## DATA SUPPLIED
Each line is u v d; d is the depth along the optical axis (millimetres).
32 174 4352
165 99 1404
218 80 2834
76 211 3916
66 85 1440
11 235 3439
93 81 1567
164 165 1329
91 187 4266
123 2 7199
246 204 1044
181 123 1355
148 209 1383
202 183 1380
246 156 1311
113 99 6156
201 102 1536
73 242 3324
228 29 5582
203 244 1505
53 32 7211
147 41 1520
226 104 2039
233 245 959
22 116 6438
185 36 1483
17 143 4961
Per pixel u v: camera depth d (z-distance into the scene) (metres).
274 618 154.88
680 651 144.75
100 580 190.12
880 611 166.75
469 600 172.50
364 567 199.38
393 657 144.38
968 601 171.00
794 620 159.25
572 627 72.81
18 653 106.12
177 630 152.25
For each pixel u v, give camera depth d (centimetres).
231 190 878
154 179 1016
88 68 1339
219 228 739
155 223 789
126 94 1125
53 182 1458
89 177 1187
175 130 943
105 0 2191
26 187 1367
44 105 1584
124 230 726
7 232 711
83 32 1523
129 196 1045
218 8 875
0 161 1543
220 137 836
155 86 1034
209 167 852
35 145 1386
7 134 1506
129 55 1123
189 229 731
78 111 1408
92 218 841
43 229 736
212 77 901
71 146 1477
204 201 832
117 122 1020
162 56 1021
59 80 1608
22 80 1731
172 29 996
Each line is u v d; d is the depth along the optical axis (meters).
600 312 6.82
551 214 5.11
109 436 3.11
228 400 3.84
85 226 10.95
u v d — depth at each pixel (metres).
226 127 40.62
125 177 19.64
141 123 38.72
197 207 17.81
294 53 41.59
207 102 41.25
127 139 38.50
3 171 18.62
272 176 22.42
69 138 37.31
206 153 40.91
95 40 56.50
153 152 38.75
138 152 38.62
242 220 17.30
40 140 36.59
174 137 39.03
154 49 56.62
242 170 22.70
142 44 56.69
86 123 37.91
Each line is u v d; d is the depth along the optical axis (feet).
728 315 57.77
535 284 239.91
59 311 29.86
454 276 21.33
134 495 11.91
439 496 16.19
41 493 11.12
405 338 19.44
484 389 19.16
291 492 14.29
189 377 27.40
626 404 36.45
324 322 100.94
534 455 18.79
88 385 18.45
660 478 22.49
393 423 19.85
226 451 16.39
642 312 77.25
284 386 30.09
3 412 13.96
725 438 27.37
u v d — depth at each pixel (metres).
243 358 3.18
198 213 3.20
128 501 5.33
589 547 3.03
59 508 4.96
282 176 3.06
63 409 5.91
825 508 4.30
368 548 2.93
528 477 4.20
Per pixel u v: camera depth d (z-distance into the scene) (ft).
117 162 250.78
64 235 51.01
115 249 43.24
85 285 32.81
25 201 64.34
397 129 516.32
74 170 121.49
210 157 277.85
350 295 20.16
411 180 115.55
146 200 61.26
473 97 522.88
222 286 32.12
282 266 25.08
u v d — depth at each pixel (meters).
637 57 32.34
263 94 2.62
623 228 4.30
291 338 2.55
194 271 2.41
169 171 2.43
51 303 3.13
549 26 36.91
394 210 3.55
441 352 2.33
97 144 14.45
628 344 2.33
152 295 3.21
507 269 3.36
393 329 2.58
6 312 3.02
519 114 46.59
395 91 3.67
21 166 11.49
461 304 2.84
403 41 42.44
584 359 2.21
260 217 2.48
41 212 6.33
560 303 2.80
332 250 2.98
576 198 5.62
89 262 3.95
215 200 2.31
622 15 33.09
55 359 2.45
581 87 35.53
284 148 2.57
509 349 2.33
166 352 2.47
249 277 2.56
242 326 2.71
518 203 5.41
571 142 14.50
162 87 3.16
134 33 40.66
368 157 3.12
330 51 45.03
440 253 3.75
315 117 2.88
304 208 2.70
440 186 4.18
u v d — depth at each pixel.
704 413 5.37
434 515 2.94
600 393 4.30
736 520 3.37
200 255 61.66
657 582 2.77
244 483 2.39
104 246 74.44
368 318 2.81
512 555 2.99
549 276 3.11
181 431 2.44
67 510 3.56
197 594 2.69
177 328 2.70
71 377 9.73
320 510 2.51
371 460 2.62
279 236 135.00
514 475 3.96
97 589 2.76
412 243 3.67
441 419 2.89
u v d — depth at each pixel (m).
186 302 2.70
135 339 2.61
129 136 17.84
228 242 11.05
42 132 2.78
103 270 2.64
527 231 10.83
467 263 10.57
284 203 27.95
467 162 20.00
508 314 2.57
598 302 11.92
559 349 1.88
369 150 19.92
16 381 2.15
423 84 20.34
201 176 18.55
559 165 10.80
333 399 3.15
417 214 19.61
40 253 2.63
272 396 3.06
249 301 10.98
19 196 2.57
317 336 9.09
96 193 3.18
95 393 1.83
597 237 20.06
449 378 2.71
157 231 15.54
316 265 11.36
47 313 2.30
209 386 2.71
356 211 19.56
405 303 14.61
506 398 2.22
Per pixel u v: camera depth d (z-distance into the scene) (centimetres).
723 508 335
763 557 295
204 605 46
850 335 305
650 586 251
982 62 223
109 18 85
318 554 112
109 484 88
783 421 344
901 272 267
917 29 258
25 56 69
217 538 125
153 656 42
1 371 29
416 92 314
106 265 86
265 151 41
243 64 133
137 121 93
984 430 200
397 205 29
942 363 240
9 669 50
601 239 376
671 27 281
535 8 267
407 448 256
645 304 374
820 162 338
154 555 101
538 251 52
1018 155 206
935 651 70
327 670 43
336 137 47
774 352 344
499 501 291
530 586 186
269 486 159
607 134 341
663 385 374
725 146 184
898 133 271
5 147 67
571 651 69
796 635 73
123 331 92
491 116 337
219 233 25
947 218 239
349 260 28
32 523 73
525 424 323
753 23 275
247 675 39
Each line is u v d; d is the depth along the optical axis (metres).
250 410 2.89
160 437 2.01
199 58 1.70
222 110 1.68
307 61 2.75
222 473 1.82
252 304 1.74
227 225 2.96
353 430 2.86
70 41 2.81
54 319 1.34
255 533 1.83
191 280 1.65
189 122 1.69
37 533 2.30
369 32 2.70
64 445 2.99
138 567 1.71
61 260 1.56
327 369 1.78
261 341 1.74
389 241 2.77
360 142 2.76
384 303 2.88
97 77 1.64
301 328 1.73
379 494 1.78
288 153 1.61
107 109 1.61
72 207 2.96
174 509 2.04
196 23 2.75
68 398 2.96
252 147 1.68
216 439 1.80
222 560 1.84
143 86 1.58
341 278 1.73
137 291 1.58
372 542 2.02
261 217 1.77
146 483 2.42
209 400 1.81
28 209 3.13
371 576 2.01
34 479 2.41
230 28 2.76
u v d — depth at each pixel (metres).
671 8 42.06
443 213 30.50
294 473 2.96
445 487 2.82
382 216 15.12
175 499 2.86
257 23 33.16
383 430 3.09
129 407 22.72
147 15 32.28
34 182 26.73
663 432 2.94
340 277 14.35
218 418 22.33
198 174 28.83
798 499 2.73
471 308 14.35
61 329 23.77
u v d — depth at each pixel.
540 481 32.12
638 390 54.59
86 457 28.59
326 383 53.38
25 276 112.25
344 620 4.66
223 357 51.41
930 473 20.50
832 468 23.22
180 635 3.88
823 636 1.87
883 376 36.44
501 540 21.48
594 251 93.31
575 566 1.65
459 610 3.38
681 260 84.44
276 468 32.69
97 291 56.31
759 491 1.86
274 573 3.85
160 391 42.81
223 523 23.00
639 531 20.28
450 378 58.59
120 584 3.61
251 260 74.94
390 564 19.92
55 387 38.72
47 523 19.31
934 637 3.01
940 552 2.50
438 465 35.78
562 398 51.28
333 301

## WHAT YOU HAVE TO DO
Of the entries above, transcribe exactly those lines that fall between the line containing "the scene) (metres)." and the line containing "85 226 10.95", together with those two lines.

## ANSWER BOX
Per pixel u v: camera depth d (z-distance into the scene) (metres).
274 618 154.88
680 651 144.75
100 580 190.12
880 611 166.75
469 600 172.50
364 567 199.38
393 657 144.38
968 601 171.00
794 620 159.25
572 627 72.81
18 653 106.12
177 630 152.25
For each pixel u v, give camera depth d (centimetres).
231 190 878
154 179 1016
88 68 1339
219 228 739
155 223 789
126 94 1125
53 182 1458
89 177 1187
175 130 943
105 0 2191
26 187 1367
44 105 1584
124 230 726
7 232 711
83 32 1523
129 196 1045
218 8 875
0 161 1543
220 137 836
155 86 1034
209 167 852
35 145 1386
7 134 1506
129 55 1123
189 229 731
78 111 1408
92 218 841
43 229 736
212 77 901
71 146 1477
204 201 832
117 122 1020
162 56 1021
59 80 1608
22 80 1731
172 29 996
Each line is u v d; d is the depth along the optical axis (meters).
600 312 6.82
551 214 5.11
109 436 3.11
228 400 3.84
85 226 10.95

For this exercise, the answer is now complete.